Both also split their lenders' investments across a number of different loans, minimising each individual's exposure to risk.

Rating for risk

FE base their risk calculations on the amount of volatility investments show over at least 18 months, relative to the FTSE 100 index.

The index is rated as 100 in this hierarchy while cash is the lowest risk possible, zero.

With a rating of one, then, Ratesetter are only slightly more risky than saving in cash, according to FE's analysis.

According to the Investment Management Association, the average score for a flexible investment is 65. Most investments are ranked between one and 150 by FE.

It's worth noting here that this is a rating based on a limited amount of information. P2P is still a fairly new sector in which the big players at least have been lucky enough to suffer few serious shocks. That doesn't mean that they won't suffer shocks in the future.

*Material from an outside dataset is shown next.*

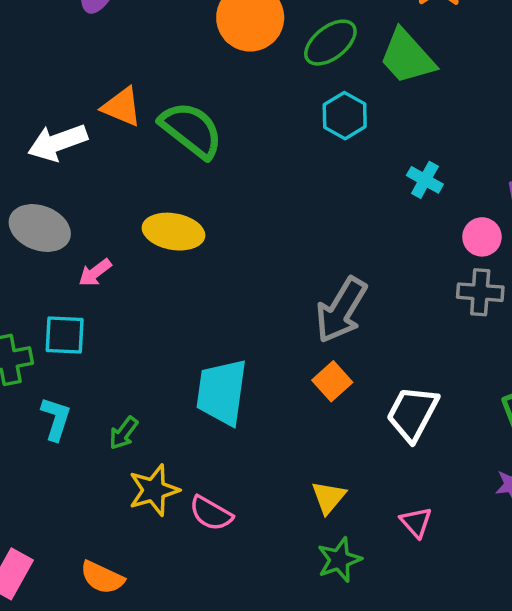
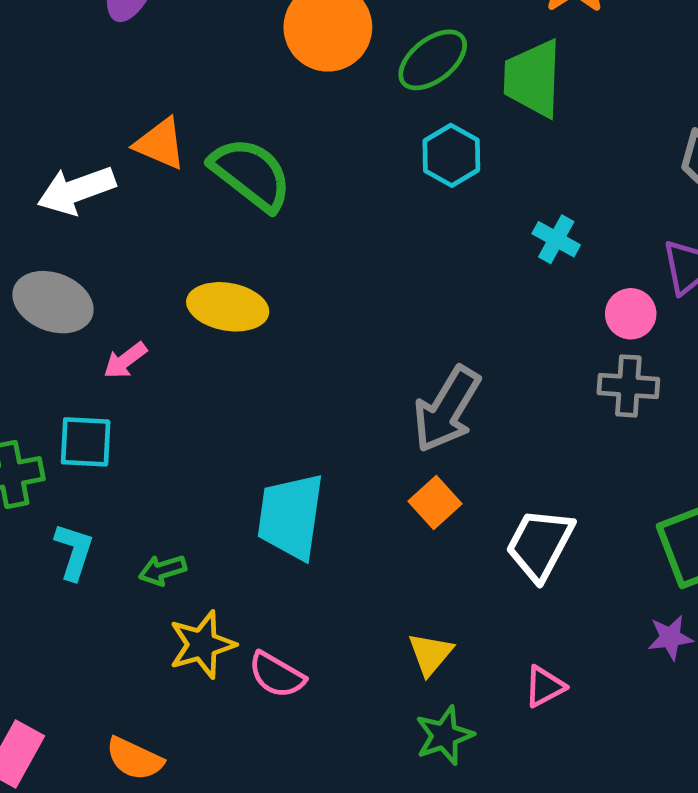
green trapezoid: (407, 57) -> (533, 78), turned 44
green arrow: (124, 433) -> (162, 570), turned 36
pink triangle: (416, 522) -> (545, 686), turned 44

Despite that, FE and other analysts say that a low risk score can act as encouragement for savers wary of going to P2P sites.

"Ratesetter's low risk score should act as reassurance to anyone who is looking for an alternative to a cash style investment fund," FE's Marketing Director, Mika-John Southworth says.

P2P savings, tax free

Independent verification that P2P savings are, at least at Ratesetter, not very risky, comes at a good time for the market.

Among the big changes for ISAs announced in the 2014 budget, including raising the amount that can be saved in cash to £15,000 and making it easier for money to be moved from cash to stocks and shares, was a commitment to creating P2P ISAs.

The Treasury will launch a consultation on how P2P investments can be make into tax free, ISA, investments this month.

It's estimated that these P2P savings accounts will be available for the first time next April.